Neurological communication disorders

Neurological communication disorders most often occur in adults. One or multiple functions of communicating are impaired after acquired brain injury (stroke, head trauma, tumor, etc.) or neurodegenerative diseases (Parkinson’s, dementia, MS, ALS, etc.). The functions that are affected depend on the localisation of the problem in the brain or peripheral nervous system.

People with neurological communication disorders often receive their diagnosis in the hospital or with their neurologist, but sometimes, the cause of the communication problems is not identified yet.

Depending on the cause, type of disorder(s), and severity, speech and language therapy will look very different. Assessment and treatment are always tailored to the individual’s specific communicative needs.

I also value close cooperation with other healthcare providers and encourage the person's environment to participate actively. This way, we create a multidisciplinary treatment plan.

Neurological communication disorders often co-exist with swallowing disorders or ‘dysphagia’. Read more about it here.

Common types of neurological communication disorders

  • An acquired, neurological language disorder.

    Depending on the localisation of the brain lesion(s), aphasia can affect different regions in the language areas of the brain. This means there can be difficulties understanding written or spoken language, speaking, writing, or multiple functions.

    For example, someone with aphasia may have a clear idea of what they want to say but may not find the words or have trouble putting them together to form correct sentences.

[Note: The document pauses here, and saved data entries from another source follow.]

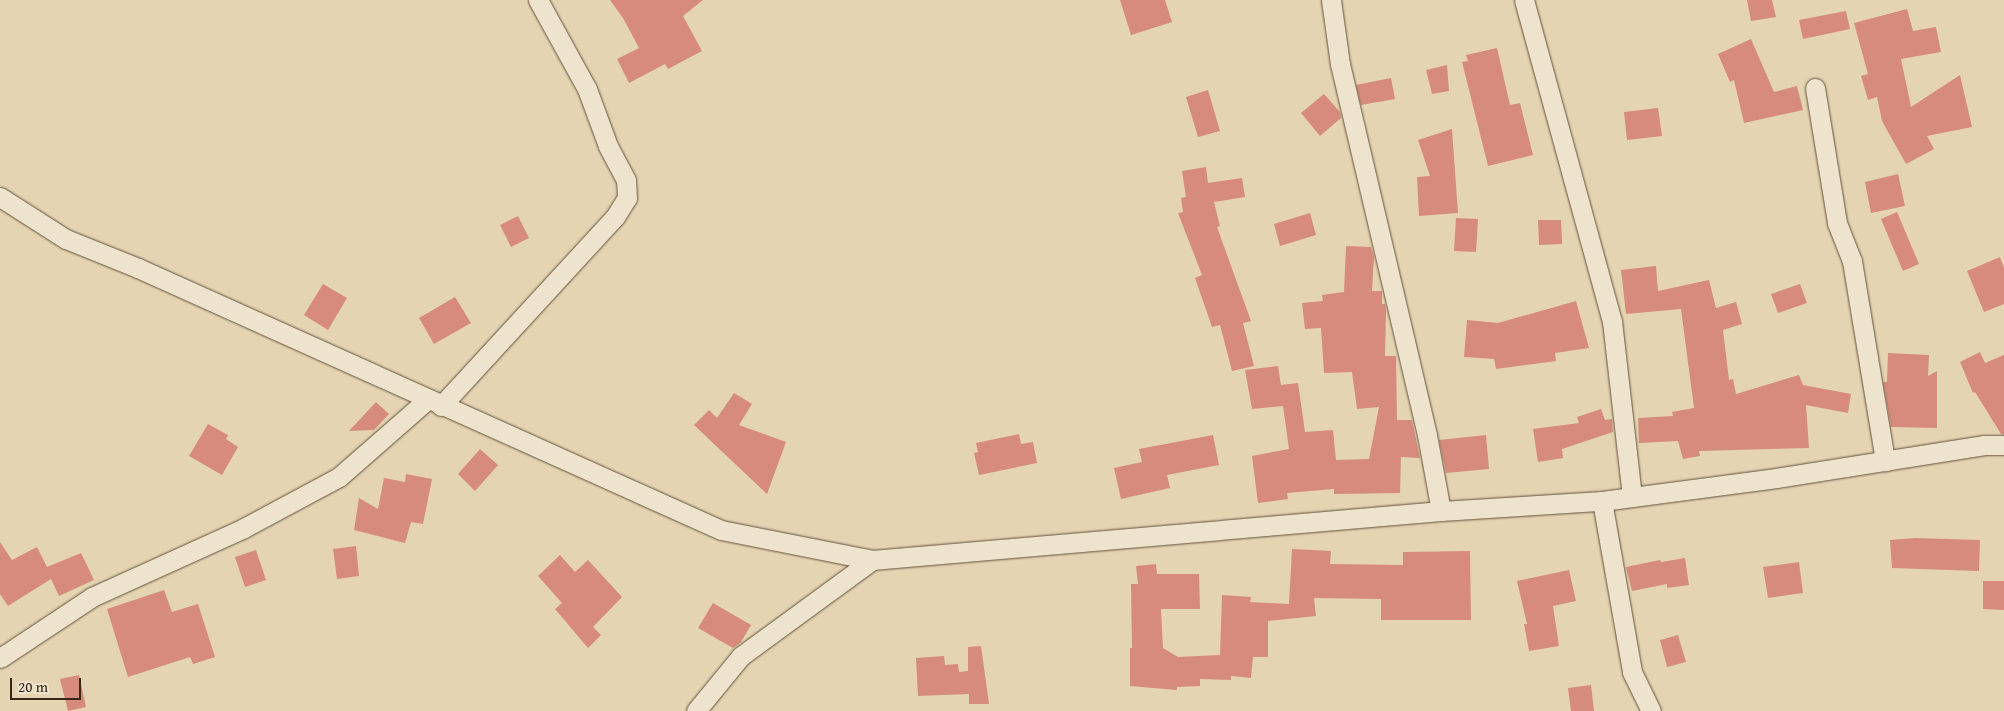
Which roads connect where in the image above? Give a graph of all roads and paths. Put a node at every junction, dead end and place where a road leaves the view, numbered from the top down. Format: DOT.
graph roads {
  1 [pos="538,0"];
  2 [pos="1331,0"];
  3 [pos="1524,0"];
  4 [pos="1815,88"];
  5 [pos="0,197"];
  6 [pos="434,403"];
  7 [pos="2004,445"];
  8 [pos="1885,461"];
  9 [pos="1632,497"];
  10 [pos="1602,501"];
  11 [pos="1441,511"];
  12 [pos="872,560"];
  13 [pos="0,658"];
  14 [pos="696,711"];
  15 [pos="1651,711"];
  1 -- 6 [label="street"];
  2 -- 11 [label="street"];
  3 -- 9 [label="street"];
  4 -- 8 [label="street"];
  5 -- 6 [label="street"];
  6 -- 12 [label="street"];
  6 -- 13 [label="street"];
  7 -- 8 [label="street"];
  8 -- 9 [label="street"];
  9 -- 10 [label="street"];
  10 -- 11 [label="street"];
  10 -- 15 [label="street"];
  11 -- 12 [label="street"];
  12 -- 14 [label="street"];
}
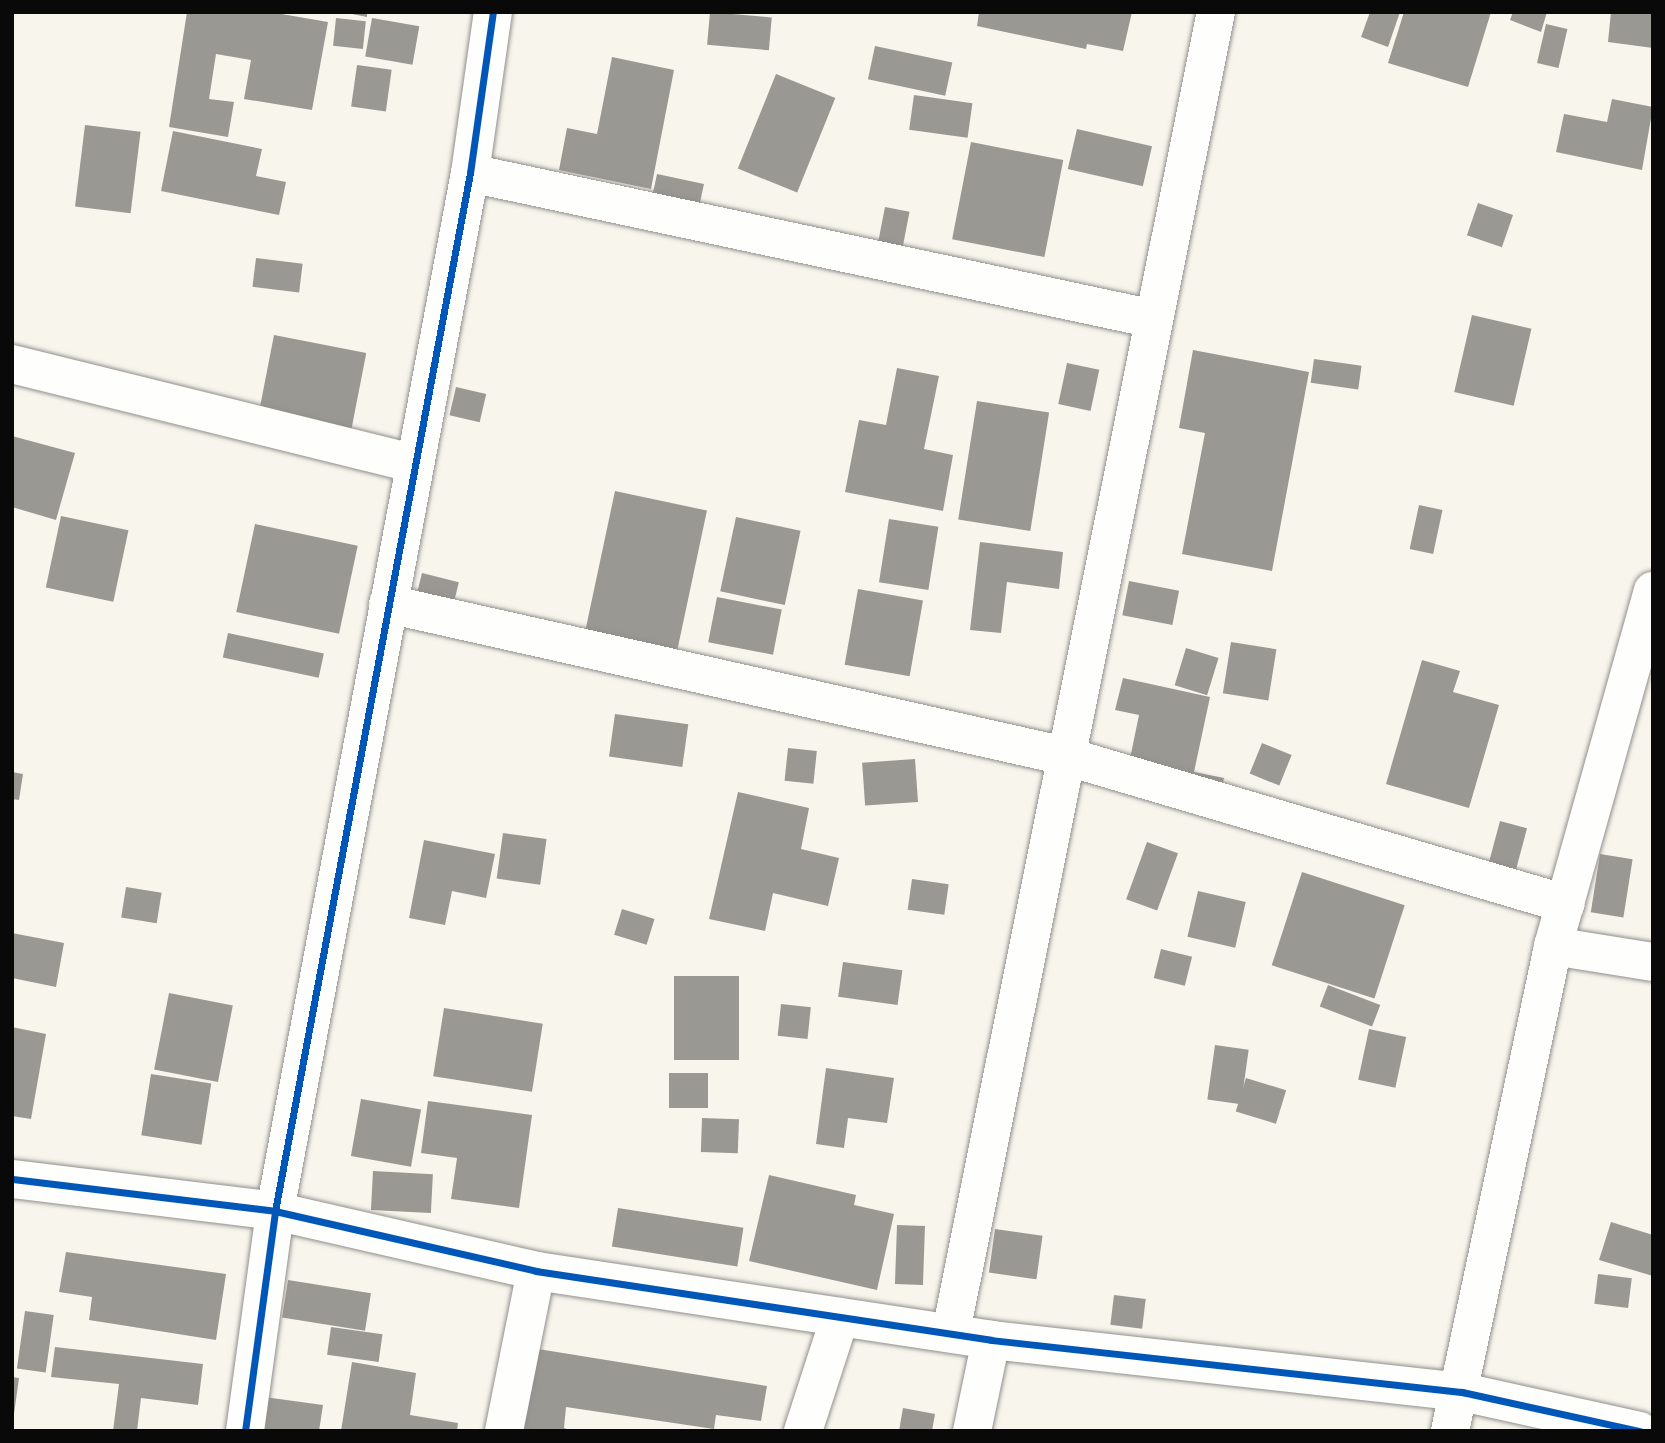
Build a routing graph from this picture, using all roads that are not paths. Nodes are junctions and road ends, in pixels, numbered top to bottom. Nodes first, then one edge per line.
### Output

  • An acquired, neurological motor speech disorder.

    In dysarthria, one or more body parts needed for speaking are weak or hard to control, often making the person difficult to understand. Some symptoms include imprecise or weak articulation, insufficient breath support, a very soft or strained voice, and problems with prosody, such as speech rate and intonation.

    Acute dysarthria is often caused by acquired brain injury, while chronic dysarthria is a result of neurodegenerative disorders, such as Parkinson’s disease. Sometimes, dysarthria presents with a form of facial paralysis. Speech therapy will look differently based on the cause of the dysarthria and the affected speech muscles.

  • An acquired, neurological speech planning disorder.

    Apraxia of speech occurs when the part of the brain that plans and sequences speech movements is damaged. In a stand-alone diagnosis, the person still has the necessary language skills and muscle function to talk, but the words come out differently than the person intended. Consequently, this affects intelligibility.

    Symptoms include variable, distorted speech sounds, continuous searching for the right sound, trying to correct a word multiple times, and unreliable prosody such as variable speech rate and rhythm.

  • Acquired, neurological communication problems due to an underlying cognitive deficit.

    Communication is more complex than a combination of just the language and speech areas of the brain. You need many parts of the brain to communicate, like those responsible for thinking, social, and conversation skills. When one or more of these regions are impaired, this will reflect to a greater or lesser extent on the person’s communication. 

    Possible cognitive communication problems include difficulty maintaining attention during a conversation, remaining on topic, remembering what was said, responding accurately, or following instructions.

Because brain areas lie close together, it is usual for someone to receive more than a single diagnosis after brain injury.